Task to carry out:
Please output every line of the material below word for word, with nothing changed, added, or left out.

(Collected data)
╭──

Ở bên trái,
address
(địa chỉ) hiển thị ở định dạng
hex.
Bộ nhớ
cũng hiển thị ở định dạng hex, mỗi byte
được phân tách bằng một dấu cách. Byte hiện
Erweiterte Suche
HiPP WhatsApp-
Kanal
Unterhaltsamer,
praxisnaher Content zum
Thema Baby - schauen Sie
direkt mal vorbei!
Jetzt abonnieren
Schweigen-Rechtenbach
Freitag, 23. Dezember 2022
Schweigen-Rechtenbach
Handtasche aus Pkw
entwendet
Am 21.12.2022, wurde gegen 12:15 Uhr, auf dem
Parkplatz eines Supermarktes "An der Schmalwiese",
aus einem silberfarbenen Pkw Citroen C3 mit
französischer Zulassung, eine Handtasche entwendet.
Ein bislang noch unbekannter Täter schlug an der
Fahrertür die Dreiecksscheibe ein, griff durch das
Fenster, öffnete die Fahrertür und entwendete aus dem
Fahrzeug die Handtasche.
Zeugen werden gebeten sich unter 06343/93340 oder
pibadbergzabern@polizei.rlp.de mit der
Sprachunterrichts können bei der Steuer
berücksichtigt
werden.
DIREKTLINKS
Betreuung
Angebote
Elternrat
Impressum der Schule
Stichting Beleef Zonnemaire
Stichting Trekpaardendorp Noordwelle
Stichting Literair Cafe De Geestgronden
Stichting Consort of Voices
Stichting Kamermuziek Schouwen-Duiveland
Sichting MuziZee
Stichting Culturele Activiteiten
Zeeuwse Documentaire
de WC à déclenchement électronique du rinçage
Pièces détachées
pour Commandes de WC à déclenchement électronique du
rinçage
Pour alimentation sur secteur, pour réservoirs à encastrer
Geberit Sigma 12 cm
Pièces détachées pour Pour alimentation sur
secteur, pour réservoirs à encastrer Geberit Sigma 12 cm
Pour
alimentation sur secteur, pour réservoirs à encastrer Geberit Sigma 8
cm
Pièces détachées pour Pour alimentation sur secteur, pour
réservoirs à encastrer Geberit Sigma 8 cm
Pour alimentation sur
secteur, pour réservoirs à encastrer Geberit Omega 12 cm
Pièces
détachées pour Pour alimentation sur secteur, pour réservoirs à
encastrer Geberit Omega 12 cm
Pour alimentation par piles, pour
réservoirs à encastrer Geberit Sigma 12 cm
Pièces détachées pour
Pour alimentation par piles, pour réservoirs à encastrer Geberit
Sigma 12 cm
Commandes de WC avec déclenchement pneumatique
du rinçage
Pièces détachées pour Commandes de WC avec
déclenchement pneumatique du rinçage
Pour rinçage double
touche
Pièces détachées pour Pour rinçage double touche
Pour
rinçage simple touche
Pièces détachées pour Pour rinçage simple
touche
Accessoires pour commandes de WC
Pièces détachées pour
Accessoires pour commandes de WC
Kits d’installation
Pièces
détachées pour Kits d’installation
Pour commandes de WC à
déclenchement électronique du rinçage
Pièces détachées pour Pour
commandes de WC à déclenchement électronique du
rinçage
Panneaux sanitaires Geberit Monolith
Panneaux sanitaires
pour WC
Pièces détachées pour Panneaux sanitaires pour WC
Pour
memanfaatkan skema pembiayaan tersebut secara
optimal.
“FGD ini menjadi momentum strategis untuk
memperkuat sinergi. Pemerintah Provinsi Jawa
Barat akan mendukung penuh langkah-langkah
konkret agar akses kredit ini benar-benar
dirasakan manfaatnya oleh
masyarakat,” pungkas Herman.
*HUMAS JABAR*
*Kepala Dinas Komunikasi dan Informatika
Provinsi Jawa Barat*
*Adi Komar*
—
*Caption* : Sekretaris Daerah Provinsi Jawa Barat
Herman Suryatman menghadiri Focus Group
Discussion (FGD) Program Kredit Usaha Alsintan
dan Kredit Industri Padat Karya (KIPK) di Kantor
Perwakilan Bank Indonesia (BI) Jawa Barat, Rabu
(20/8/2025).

╰──

Completed task:
Ở bên trái,
address
(địa chỉ) hiển thị ở định dạng
hex.
Bộ nhớ
cũng hiển thị ở định dạng hex, mỗi byte
được phân tách bằng một dấu cách. Byte hiện
Erweiterte Suche
HiPP WhatsApp-
Kanal
Unterhaltsamer,
praxisnaher Content zum
Thema Baby - schauen Sie
direkt mal vorbei!
Jetzt abonnieren
Schweigen-Rechtenbach
Freitag, 23. Dezember 2022
Schweigen-Rechtenbach
Handtasche aus Pkw
entwendet
Am 21.12.2022, wurde gegen 12:15 Uhr, auf dem
Parkplatz eines Supermarktes "An der Schmalwiese",
aus einem silberfarbenen Pkw Citroen C3 mit
französischer Zulassung, eine Handtasche entwendet.
Ein bislang noch unbekannter Täter schlug an der
Fahrertür die Dreiecksscheibe ein, griff durch das
Fenster, öffnete die Fahrertür und entwendete aus dem
Fahrzeug die Handtasche.
Zeugen werden gebeten sich unter 06343/93340 oder
pibadbergzabern@polizei.rlp.de mit der
Sprachunterrichts können bei der Steuer
berücksichtigt
werden.
DIREKTLINKS
Betreuung
Angebote
Elternrat
Impressum der Schule
Stichting Beleef Zonnemaire
Stichting Trekpaardendorp Noordwelle
Stichting Literair Cafe De Geestgronden
Stichting Consort of Voices
Stichting Kamermuziek Schouwen-Duiveland
Sichting MuziZee
Stichting Culturele Activiteiten
Zeeuwse Documentaire
de WC à déclenchement électronique du rinçage
Pièces détachées
pour Commandes de WC à déclenchement électronique du
rinçage
Pour alimentation sur secteur, pour réservoirs à encastrer
Geberit Sigma 12 cm
Pièces détachées pour Pour alimentation sur
secteur, pour réservoirs à encastrer Geberit Sigma 12 cm
Pour
alimentation sur secteur, pour réservoirs à encastrer Geberit Sigma 8
cm
Pièces détachées pour Pour alimentation sur secteur, pour
réservoirs à encastrer Geberit Sigma 8 cm
Pour alimentation sur
secteur, pour réservoirs à encastrer Geberit Omega 12 cm
Pièces
détachées pour Pour alimentation sur secteur, pour réservoirs à
encastrer Geberit Omega 12 cm
Pour alimentation par piles, pour
réservoirs à encastrer Geberit Sigma 12 cm
Pièces détachées pour
Pour alimentation par piles, pour réservoirs à encastrer Geberit
Sigma 12 cm
Commandes de WC avec déclenchement pneumatique
du rinçage
Pièces détachées pour Commandes de WC avec
déclenchement pneumatique du rinçage
Pour rinçage double
touche
Pièces détachées pour Pour rinçage double touche
Pour
rinçage simple touche
Pièces détachées pour Pour rinçage simple
touche
Accessoires pour commandes de WC
Pièces détachées pour
Accessoires pour commandes de WC
Kits d’installation
Pièces
détachées pour Kits d’installation
Pour commandes de WC à
déclenchement électronique du rinçage
Pièces détachées pour Pour
commandes de WC à déclenchement électronique du
rinçage
Panneaux sanitaires Geberit Monolith
Panneaux sanitaires
pour WC
Pièces détachées pour Panneaux sanitaires pour WC
Pour
memanfaatkan skema pembiayaan tersebut secara
optimal.
“FGD ini menjadi momentum strategis untuk
memperkuat sinergi. Pemerintah Provinsi Jawa
Barat akan mendukung penuh langkah-langkah
konkret agar akses kredit ini benar-benar
dirasakan manfaatnya oleh
masyarakat,” pungkas Herman.
*HUMAS JABAR*
*Kepala Dinas Komunikasi dan Informatika
Provinsi Jawa Barat*
*Adi Komar*
—
*Caption* : Sekretaris Daerah Provinsi Jawa Barat
Herman Suryatman menghadiri Focus Group
Discussion (FGD) Program Kredit Usaha Alsintan
dan Kredit Industri Padat Karya (KIPK) di Kantor
Perwakilan Bank Indonesia (BI) Jawa Barat, Rabu
(20/8/2025).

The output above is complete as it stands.